**Directions**
What lines in the entries below contain the word "wrist"? Copy all of them.

**Dataset excerpts**

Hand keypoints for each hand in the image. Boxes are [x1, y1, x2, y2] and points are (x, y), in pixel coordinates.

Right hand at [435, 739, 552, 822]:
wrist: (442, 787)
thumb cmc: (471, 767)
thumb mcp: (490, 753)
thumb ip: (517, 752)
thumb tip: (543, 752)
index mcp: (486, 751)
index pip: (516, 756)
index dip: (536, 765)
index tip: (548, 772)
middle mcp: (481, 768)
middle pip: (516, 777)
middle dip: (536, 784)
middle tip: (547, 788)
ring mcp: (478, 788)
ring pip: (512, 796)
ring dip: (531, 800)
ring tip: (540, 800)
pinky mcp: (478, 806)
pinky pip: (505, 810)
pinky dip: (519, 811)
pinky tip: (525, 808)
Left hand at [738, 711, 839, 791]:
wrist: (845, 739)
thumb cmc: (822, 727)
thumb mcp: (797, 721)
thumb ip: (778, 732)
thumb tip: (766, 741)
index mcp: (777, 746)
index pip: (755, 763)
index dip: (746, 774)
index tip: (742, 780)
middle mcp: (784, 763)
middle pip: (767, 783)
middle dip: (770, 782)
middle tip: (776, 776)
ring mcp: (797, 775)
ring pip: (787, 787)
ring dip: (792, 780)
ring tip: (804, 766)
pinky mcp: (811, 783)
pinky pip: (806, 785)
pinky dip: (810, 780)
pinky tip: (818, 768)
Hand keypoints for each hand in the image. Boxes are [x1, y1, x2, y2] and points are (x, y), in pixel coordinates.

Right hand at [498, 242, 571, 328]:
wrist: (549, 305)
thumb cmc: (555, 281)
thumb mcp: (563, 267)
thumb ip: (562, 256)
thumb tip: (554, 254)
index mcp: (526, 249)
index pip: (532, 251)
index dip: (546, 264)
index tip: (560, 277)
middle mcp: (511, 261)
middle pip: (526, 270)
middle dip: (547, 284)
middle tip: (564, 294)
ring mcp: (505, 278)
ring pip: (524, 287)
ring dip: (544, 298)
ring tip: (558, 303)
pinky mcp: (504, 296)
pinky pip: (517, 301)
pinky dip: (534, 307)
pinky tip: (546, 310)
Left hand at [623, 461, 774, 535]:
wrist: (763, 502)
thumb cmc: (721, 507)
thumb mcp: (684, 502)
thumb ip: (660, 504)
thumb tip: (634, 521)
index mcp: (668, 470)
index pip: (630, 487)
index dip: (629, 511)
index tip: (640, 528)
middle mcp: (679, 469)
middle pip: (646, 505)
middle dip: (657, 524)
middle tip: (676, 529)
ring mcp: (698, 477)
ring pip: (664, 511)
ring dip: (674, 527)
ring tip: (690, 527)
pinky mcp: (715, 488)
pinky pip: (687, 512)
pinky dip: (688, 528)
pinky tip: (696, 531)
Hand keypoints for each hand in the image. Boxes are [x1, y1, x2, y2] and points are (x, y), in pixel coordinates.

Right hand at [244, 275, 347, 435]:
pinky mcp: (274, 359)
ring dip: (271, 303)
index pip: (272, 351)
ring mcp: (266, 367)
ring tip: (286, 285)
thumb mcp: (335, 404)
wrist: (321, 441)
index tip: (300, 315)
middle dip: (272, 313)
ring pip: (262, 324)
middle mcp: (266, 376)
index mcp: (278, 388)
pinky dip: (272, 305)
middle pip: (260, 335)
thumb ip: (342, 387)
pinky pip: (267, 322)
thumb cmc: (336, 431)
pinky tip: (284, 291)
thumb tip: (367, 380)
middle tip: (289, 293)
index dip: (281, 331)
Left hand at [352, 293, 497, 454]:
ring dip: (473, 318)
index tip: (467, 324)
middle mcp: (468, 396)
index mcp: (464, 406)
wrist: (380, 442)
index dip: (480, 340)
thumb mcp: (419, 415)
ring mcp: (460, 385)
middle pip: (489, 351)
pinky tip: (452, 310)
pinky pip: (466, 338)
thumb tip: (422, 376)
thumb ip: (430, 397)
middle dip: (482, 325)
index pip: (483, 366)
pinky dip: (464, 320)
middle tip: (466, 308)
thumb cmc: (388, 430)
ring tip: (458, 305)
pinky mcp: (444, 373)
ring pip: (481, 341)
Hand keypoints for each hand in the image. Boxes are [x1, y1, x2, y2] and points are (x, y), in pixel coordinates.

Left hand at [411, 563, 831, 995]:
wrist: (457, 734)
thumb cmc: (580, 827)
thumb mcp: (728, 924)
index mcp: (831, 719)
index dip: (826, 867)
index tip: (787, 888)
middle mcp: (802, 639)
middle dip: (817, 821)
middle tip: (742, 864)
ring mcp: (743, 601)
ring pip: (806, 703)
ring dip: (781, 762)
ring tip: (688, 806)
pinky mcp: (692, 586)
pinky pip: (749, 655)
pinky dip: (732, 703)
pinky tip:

**Response area**
wrist: (442, 787)
wrist: (845, 739)
wrist: (549, 305)
wrist: (763, 502)
wrist: (321, 441)
wrist: (380, 442)
wrist: (457, 734)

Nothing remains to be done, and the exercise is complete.